**WORK REQUEST**:
From the records below, transcribe only the lines running from the one with "ambient conditions |" through the one with "R2e volume | 0 |". Keep both of those end lines.

**DATASET EXTRACT**:
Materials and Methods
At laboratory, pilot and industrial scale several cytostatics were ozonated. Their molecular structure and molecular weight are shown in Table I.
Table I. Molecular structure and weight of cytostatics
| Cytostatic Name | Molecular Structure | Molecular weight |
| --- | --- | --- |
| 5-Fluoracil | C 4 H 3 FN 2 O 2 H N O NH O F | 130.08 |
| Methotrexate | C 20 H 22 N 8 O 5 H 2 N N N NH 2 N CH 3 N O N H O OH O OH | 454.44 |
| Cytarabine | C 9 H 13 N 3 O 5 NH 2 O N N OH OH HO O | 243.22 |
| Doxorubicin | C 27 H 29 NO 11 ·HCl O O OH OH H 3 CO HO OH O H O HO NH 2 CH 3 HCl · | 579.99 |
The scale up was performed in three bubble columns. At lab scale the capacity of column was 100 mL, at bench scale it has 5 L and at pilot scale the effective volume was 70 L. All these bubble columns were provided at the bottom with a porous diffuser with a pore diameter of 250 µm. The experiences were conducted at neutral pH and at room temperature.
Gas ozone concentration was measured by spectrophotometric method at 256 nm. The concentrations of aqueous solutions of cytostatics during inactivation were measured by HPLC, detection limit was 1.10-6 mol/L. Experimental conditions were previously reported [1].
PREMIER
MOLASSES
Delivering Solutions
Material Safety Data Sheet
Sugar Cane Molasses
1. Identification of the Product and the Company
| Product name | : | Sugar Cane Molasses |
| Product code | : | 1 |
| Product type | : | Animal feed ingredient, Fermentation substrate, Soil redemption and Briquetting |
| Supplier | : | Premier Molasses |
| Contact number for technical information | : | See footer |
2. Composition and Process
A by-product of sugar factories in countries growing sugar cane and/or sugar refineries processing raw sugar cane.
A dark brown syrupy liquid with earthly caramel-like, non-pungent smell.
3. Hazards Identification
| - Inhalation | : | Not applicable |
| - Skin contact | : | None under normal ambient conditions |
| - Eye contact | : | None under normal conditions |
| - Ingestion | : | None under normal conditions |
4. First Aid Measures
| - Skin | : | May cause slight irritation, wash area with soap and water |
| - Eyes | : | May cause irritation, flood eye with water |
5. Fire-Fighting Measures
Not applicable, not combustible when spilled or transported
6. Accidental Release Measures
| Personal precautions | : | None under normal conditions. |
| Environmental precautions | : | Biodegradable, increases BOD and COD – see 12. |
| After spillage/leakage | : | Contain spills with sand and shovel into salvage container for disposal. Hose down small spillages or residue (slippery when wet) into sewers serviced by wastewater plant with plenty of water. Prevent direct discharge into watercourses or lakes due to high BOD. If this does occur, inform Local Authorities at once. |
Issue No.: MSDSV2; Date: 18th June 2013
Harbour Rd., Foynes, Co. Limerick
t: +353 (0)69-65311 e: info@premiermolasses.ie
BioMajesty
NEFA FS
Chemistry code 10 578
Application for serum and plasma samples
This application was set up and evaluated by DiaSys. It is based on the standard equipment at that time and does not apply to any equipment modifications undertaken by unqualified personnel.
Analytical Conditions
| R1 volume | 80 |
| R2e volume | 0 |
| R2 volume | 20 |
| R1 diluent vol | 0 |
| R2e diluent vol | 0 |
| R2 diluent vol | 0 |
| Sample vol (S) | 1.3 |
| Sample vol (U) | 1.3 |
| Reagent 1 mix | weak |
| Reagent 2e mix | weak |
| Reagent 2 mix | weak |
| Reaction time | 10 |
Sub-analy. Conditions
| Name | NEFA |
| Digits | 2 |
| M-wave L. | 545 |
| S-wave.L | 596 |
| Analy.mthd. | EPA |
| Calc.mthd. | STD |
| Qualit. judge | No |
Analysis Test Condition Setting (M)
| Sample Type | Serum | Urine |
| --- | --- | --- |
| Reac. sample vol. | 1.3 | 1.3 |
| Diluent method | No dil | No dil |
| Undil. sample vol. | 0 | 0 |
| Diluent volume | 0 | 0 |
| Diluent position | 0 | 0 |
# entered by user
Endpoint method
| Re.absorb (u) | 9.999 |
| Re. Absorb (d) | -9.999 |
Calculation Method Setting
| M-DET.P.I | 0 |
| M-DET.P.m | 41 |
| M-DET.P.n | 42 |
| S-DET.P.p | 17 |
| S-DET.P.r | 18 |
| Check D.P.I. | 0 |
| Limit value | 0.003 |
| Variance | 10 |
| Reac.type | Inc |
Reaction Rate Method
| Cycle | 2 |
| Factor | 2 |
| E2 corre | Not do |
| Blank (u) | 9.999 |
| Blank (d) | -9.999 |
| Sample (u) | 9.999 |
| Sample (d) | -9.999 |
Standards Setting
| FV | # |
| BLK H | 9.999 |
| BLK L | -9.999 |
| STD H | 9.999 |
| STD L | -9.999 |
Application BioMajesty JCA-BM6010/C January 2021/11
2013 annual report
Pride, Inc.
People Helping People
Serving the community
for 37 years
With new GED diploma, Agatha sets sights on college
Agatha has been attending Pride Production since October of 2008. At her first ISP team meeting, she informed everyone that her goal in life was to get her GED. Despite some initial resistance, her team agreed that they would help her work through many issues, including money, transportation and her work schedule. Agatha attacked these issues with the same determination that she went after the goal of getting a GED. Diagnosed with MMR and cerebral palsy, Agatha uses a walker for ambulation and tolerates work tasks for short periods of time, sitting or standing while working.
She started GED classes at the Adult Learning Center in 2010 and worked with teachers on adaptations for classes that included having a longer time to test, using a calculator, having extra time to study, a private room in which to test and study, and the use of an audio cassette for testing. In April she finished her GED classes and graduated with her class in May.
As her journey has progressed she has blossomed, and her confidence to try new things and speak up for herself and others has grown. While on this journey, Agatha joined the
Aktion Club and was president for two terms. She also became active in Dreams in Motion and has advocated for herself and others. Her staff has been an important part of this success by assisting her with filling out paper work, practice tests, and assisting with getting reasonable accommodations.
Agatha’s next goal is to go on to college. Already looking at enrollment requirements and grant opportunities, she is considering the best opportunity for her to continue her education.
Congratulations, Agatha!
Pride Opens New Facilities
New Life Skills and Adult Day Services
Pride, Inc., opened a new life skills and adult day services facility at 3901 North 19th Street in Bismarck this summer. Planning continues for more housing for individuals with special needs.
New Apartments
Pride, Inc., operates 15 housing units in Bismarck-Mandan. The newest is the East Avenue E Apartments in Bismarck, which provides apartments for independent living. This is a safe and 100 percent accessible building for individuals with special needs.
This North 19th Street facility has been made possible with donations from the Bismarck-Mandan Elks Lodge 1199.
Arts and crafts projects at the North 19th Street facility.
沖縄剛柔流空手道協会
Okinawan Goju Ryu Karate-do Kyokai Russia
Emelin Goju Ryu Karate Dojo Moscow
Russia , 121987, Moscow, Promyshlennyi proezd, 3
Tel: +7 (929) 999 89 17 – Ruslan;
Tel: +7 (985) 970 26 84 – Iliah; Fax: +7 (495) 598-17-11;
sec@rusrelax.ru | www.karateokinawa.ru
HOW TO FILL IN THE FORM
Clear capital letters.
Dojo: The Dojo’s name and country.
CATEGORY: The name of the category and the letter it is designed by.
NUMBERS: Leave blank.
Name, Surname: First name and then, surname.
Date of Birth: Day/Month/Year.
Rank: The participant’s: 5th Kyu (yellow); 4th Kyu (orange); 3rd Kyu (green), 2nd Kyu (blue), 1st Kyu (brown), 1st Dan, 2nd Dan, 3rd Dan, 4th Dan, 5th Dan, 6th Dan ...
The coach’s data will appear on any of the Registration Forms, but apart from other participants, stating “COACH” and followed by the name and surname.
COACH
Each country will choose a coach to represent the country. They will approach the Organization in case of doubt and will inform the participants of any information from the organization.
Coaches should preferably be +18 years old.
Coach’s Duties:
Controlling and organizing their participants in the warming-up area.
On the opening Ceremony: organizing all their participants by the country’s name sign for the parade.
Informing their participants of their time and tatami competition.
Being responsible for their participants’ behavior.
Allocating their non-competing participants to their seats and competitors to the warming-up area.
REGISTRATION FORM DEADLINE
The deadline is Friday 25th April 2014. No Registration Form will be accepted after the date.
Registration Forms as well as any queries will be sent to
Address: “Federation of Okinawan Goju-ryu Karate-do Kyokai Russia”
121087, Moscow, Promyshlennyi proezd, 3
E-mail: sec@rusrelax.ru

**SOLUTION TO THIS PROBLEM**:
| - Skin contact | : | None under normal ambient conditions |
| - Eye contact | : | None under normal conditions |
| - Ingestion | : | None under normal conditions |
4. First Aid Measures
| - Skin | : | May cause slight irritation, wash area with soap and water |
| - Eyes | : | May cause irritation, flood eye with water |
5. Fire-Fighting Measures
Not applicable, not combustible when spilled or transported
6. Accidental Release Measures
| Personal precautions | : | None under normal conditions. |
| Environmental precautions | : | Biodegradable, increases BOD and COD – see 12. |
| After spillage/leakage | : | Contain spills with sand and shovel into salvage container for disposal. Hose down small spillages or residue (slippery when wet) into sewers serviced by wastewater plant with plenty of water. Prevent direct discharge into watercourses or lakes due to high BOD. If this does occur, inform Local Authorities at once. |
Issue No.: MSDSV2; Date: 18th June 2013
Harbour Rd., Foynes, Co. Limerick
t: +353 (0)69-65311 e: info@premiermolasses.ie
BioMajesty
NEFA FS
Chemistry code 10 578
Application for serum and plasma samples
This application was set up and evaluated by DiaSys. It is based on the standard equipment at that time and does not apply to any equipment modifications undertaken by unqualified personnel.
Analytical Conditions
| R1 volume | 80 |
| R2e volume | 0 |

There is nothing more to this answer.